▶ PROBLEM DETAILS: If a line below contains the string "autodelete", return that line.

▶ DATA FOR THIS TASK:
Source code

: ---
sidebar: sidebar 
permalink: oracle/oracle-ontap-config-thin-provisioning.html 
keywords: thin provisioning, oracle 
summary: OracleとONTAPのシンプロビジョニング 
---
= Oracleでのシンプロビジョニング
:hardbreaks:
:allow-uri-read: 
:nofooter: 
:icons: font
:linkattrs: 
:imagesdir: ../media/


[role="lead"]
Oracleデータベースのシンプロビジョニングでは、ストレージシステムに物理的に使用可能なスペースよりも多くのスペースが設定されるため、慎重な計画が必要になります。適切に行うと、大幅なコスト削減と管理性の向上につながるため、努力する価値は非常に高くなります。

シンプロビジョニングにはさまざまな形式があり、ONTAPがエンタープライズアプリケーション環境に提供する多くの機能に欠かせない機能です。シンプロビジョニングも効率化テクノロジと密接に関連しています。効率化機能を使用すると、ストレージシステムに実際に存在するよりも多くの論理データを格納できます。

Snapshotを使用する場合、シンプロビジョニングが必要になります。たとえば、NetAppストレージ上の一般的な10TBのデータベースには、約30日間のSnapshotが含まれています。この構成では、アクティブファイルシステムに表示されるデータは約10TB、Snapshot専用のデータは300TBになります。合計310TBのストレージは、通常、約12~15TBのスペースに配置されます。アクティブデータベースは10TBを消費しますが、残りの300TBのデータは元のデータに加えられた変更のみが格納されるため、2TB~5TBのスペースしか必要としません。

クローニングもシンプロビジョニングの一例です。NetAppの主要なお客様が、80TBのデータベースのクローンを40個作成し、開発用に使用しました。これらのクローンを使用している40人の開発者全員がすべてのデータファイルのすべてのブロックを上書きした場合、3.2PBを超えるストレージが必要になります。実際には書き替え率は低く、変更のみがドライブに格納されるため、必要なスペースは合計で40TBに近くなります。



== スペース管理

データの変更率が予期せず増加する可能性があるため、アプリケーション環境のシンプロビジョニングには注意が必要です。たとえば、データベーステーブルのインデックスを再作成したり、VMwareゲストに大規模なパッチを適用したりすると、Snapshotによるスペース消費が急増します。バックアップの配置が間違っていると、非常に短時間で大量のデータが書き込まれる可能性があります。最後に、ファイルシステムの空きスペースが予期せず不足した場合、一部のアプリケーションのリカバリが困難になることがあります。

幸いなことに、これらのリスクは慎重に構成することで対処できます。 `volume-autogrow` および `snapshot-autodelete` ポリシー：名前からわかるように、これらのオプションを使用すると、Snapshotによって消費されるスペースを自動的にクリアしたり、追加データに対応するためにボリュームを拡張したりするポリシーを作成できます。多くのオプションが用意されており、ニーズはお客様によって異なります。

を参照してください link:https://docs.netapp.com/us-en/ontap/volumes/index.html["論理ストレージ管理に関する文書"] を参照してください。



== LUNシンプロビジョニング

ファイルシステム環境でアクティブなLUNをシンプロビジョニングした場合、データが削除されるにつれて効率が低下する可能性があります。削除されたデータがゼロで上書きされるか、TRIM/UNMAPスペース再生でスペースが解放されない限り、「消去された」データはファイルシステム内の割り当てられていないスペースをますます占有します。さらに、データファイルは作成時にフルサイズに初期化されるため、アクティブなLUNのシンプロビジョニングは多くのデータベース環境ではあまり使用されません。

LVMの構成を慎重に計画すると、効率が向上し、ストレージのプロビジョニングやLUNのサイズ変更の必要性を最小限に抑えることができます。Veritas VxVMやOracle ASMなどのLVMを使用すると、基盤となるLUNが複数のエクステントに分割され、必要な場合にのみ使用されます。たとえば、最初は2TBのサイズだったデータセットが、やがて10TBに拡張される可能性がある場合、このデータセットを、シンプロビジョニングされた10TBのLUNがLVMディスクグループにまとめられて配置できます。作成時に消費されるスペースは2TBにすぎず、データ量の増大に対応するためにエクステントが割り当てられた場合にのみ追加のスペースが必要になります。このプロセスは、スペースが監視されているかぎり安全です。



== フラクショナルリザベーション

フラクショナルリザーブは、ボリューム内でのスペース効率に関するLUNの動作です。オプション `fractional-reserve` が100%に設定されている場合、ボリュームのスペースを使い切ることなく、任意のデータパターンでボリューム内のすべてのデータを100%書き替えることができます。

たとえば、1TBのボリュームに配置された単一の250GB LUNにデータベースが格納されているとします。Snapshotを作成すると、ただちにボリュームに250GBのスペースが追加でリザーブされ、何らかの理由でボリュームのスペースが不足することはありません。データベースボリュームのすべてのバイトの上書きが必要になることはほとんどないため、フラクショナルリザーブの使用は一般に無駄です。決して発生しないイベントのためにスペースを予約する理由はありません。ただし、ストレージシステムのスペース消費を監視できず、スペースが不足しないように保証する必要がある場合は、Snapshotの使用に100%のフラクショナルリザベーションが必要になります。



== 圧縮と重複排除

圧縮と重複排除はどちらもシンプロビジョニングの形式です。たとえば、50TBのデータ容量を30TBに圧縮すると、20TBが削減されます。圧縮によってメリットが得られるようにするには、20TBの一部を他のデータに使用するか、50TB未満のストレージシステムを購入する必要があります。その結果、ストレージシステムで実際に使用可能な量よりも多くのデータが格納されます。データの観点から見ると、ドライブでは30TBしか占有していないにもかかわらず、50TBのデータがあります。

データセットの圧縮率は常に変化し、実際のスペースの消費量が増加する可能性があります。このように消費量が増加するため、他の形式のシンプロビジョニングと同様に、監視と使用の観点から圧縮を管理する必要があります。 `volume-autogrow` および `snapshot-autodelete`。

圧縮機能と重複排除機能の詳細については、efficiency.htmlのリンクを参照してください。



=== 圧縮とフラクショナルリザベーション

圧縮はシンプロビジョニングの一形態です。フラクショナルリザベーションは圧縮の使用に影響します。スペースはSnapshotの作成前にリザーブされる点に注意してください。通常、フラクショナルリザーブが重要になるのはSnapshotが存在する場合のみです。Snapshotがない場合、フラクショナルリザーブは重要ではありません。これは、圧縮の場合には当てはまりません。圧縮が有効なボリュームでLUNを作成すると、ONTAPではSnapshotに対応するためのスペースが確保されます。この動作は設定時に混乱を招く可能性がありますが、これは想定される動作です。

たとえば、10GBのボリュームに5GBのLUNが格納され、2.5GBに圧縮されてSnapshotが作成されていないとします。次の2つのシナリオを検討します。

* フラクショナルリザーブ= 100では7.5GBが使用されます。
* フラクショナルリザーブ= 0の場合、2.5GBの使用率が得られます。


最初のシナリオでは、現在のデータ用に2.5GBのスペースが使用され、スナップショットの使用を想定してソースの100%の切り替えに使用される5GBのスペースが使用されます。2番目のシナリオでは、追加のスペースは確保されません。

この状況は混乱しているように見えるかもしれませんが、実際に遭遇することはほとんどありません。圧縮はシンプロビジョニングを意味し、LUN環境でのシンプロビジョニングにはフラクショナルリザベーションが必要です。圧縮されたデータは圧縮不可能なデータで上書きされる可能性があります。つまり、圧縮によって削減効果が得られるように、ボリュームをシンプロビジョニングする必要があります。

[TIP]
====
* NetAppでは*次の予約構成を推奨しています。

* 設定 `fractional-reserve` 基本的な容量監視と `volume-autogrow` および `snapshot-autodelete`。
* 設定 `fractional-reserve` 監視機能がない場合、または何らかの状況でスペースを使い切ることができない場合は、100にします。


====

▶ ANSWER AREA:
幸いなことに、これらのリスクは慎重に構成することで対処できます。 `volume-autogrow` および `snapshot-autodelete` ポリシー：名前からわかるように、これらのオプションを使用すると、Snapshotによって消費されるスペースを自動的にクリアしたり、追加データに対応するためにボリュームを拡張したりするポリシーを作成できます。多くのオプションが用意されており、ニーズはお客様によって異なります。
データセットの圧縮率は常に変化し、実際のスペースの消費量が増加する可能性があります。このように消費量が増加するため、他の形式のシンプロビジョニングと同様に、監視と使用の観点から圧縮を管理する必要があります。 `volume-autogrow` および `snapshot-autodelete`。
* 設定 `fractional-reserve` 基本的な容量監視と `volume-autogrow` および `snapshot-autodelete`。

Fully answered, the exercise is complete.